While large language models (LLMs) excel in various natural language processing tasks, their huge size and the inaccessibility of parameters present challenges for practical deployment. Previous studies try to distill task-specific ability from LLMs to smaller models, using data synthesis and chain-of-thought (CoT) fine-tuning. However, synthetic CoT data often contains faulty reasoning, which deteriorates the quality of distillation, especially in reasoning capabilities. In this work, we propose Program-aided Distillation (PaD), which introduces reasoning programs to suppress the errors in distilled data, and thus achieves better distillation quality for reasoning tasks. In PaD, we utilize the reasoning program to substitute the CoT, allowing automated error checking of synthetic data. Further, through error injecting and further training, the small distilling model could iteratively self-refine the reasoning. Moreover, we conduct a step-wise beam search by step-by-step verifying to acquire more exact reasoning chains. We evaluate PaD on arithmetic reasoning, symbolic reasoning, and general ability. Experimental results demonstrate that smaller models using PaD can not only outperform certain LLMs~(e.g., LLaMA-1 13B) but also achieve strong improvement over baselines with a significantly smaller scale of parameters and data. The source code is publicly available at https://github.com/Xuekai-Zhu/pad.
Paper Structure (37 sections, 5 equations, 14 figures, 16 tables)

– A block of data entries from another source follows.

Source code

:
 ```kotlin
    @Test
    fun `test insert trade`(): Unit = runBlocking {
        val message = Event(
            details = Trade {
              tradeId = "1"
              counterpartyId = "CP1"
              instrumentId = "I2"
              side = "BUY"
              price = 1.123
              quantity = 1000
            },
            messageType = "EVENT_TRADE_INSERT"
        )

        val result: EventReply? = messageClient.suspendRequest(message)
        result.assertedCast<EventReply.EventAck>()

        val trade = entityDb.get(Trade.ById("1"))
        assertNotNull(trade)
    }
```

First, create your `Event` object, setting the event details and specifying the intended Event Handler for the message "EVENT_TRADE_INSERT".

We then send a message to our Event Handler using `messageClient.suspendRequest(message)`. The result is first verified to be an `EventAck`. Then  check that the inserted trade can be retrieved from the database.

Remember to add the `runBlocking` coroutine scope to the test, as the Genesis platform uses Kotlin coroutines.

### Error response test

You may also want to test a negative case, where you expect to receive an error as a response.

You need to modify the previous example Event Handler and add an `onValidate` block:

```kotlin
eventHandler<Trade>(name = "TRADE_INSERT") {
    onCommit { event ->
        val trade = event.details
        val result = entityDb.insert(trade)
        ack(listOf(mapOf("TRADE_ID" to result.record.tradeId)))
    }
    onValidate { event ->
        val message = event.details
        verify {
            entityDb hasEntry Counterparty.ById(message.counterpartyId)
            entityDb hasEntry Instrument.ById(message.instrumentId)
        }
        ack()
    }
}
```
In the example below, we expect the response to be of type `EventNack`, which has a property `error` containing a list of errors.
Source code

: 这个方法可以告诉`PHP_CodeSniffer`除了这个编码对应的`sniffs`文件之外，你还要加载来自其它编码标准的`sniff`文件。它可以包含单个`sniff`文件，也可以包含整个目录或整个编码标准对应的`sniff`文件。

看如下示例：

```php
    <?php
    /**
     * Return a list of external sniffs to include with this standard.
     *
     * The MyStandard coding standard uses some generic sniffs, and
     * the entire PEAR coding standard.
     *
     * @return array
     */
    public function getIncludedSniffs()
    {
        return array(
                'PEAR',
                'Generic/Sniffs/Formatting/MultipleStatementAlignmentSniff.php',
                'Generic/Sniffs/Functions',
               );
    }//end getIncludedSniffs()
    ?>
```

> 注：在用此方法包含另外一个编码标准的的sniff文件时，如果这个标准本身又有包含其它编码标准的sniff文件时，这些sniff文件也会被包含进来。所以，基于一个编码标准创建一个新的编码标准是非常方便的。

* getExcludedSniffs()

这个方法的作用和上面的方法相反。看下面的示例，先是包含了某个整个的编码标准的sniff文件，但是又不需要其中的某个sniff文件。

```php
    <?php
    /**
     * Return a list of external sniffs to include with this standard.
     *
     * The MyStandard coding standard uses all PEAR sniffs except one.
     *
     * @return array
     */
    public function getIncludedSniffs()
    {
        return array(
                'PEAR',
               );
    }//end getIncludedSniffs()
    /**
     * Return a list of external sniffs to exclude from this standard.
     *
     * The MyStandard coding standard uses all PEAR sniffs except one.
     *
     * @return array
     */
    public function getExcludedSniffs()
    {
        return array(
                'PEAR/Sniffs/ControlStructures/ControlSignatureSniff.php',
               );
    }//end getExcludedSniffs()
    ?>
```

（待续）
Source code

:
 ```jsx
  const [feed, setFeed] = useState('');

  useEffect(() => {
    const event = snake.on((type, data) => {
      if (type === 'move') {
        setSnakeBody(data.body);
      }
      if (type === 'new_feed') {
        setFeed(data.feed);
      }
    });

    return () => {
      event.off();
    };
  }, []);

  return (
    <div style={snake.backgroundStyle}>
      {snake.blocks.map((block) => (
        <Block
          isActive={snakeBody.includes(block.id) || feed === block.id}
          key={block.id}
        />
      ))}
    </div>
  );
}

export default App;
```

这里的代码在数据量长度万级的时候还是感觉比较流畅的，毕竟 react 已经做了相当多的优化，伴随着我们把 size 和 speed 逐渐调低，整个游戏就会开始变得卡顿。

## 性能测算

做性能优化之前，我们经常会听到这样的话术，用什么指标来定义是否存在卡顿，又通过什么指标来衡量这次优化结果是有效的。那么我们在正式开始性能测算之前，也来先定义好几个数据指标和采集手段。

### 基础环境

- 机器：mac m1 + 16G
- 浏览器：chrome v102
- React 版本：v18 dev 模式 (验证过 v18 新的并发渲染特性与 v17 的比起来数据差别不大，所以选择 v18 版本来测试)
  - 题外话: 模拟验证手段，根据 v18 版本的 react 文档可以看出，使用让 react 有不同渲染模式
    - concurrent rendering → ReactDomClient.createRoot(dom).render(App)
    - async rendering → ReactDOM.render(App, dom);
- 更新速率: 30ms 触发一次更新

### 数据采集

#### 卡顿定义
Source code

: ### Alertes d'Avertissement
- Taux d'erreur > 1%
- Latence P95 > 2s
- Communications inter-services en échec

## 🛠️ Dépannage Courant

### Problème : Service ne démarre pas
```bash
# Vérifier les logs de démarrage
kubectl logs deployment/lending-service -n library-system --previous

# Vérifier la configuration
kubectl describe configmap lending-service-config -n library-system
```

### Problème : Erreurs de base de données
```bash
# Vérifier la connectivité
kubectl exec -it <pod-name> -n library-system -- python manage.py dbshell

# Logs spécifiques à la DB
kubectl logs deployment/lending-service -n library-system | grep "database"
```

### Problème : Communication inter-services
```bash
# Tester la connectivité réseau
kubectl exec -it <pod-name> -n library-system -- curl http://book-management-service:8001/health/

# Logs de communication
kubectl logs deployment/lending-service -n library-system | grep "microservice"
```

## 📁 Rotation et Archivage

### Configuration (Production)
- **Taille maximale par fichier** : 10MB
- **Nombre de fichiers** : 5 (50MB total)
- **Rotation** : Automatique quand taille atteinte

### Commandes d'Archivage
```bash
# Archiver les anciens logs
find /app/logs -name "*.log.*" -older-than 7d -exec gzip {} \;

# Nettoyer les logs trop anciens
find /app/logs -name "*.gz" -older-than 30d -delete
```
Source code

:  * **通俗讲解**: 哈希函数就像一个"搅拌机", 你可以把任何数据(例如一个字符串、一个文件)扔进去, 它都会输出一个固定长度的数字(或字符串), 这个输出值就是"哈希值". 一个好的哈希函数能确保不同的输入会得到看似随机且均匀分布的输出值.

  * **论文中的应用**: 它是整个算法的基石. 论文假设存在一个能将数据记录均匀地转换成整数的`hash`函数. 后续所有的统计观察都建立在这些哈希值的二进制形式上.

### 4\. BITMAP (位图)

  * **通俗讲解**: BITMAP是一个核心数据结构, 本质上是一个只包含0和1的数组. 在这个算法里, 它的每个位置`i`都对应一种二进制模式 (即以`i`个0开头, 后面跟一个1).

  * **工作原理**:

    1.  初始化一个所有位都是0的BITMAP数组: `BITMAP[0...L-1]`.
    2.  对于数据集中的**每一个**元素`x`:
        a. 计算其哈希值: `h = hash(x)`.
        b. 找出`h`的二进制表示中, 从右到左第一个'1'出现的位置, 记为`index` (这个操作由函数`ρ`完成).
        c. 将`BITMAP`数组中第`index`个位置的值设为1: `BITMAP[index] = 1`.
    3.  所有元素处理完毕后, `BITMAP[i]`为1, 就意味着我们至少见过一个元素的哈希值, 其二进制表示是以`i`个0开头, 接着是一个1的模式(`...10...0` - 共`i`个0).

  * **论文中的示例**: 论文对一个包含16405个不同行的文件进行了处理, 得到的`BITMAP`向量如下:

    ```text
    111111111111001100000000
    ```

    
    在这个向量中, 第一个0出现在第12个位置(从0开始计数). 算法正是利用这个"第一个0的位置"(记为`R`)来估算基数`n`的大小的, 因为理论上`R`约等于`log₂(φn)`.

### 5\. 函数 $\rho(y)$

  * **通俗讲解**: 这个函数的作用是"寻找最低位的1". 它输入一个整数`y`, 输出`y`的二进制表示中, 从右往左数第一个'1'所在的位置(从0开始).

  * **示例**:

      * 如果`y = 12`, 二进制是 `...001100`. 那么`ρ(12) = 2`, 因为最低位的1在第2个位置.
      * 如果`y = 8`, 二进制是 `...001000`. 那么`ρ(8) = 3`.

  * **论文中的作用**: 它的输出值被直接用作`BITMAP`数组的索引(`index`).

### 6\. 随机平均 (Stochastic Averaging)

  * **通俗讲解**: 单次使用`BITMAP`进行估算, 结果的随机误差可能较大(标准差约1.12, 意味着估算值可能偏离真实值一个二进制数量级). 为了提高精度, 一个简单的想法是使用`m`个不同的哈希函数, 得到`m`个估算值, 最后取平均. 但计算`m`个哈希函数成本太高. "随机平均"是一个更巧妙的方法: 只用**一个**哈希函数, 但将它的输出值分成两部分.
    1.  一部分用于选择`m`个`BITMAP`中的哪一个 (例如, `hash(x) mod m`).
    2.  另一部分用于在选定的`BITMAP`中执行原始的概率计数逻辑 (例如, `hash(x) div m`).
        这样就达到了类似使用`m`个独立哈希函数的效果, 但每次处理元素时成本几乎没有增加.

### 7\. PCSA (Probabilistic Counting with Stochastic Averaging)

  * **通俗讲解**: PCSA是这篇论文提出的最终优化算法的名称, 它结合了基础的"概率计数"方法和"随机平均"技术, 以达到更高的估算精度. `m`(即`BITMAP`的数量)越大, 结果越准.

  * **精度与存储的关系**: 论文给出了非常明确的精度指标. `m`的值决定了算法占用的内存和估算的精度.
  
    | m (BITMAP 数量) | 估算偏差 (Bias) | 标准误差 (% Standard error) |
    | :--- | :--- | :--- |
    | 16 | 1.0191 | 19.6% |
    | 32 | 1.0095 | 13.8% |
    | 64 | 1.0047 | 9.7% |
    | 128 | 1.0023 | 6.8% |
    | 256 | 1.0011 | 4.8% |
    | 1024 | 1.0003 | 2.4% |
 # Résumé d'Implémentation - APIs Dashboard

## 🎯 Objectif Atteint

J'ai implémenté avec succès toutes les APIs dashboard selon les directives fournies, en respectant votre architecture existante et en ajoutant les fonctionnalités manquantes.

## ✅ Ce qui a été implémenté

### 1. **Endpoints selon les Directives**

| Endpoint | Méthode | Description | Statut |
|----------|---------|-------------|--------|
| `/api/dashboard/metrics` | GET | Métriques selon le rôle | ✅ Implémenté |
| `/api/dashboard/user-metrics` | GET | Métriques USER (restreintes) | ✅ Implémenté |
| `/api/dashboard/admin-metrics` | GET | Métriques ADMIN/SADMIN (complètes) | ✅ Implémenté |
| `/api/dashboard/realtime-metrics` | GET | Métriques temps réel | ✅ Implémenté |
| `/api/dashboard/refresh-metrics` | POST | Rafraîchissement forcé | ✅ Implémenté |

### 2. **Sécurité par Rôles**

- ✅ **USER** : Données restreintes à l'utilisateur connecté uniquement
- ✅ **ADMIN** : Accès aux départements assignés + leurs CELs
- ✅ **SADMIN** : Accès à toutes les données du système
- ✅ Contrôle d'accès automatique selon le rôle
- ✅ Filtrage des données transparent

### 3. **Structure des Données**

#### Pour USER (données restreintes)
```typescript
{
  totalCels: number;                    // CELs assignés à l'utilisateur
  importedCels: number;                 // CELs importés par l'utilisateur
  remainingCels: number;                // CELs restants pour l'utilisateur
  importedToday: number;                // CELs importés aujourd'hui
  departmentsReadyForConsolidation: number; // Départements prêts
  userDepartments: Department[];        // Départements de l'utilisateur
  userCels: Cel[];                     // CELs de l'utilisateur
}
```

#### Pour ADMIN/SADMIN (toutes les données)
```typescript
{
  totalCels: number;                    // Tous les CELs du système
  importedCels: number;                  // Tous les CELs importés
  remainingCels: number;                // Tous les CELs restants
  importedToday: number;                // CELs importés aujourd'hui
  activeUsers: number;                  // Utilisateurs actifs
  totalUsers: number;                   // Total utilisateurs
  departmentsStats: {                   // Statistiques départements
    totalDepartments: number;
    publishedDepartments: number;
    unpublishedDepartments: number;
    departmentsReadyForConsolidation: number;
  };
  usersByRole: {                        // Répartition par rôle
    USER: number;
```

This paper contains 37 sections, 5 equations, 14 figures, 16 tables.

Figures (14)

  • Figure 1: Comparing CoT with program-aided. CoT from LLMs contains faulty reasoning but correct answers. Program-aided reasoning can easily check intermediate steps by an additional Python interpreter and reach the correct answer.
  • Figure 2: A comparative analysis of pre-trained large models and small models on the GSM8K benchmark cobbe2021training of math word problems. Small models employing PaD can surpass some larger models (e.g., LLaMA-1 13B), achieving nearly $50\%$ of GPT-4's performance.
  • Figure 3: The overview of program-aided distillation. I. synthesizing data from LLMs: We provide context examples and a question sample to LLMs, which induced reasoning programs from LLMs. Then, the additional Python interpreter automatically filters data. II. Fine-tuning small models: Utilizing the synthetic data, we fine-tune smaller models. III. Self-Refinement: Incorrect reasoning programs are reprocessed through the smaller models for iterative refinement. IV. Step-by-step verification: We adopt step-wise beam search to generate more faithful intermediate steps. $r_i^t$ indicates intermediate steps at time step $t$.
  • Figure 4: Ablation results in arithmetic reasoning and generic ability tasks. Compared with the base model and fine-tuning, PaD has achieved a significant improvement in mathematical reasoning ability. Employing self-refinement and step-by-step verification can bring further improvement. As the model specializes in mathematical reasoning, its general capabilities tend to decline.
  • Figure 5: Training vanilla Transformer models on the same size (7K) of PaD and CoT datasets, using an early stopping approach. The PaD demonstrates consistently lower training and evaluation losses across small/base/large models than the CoT fine-tuning.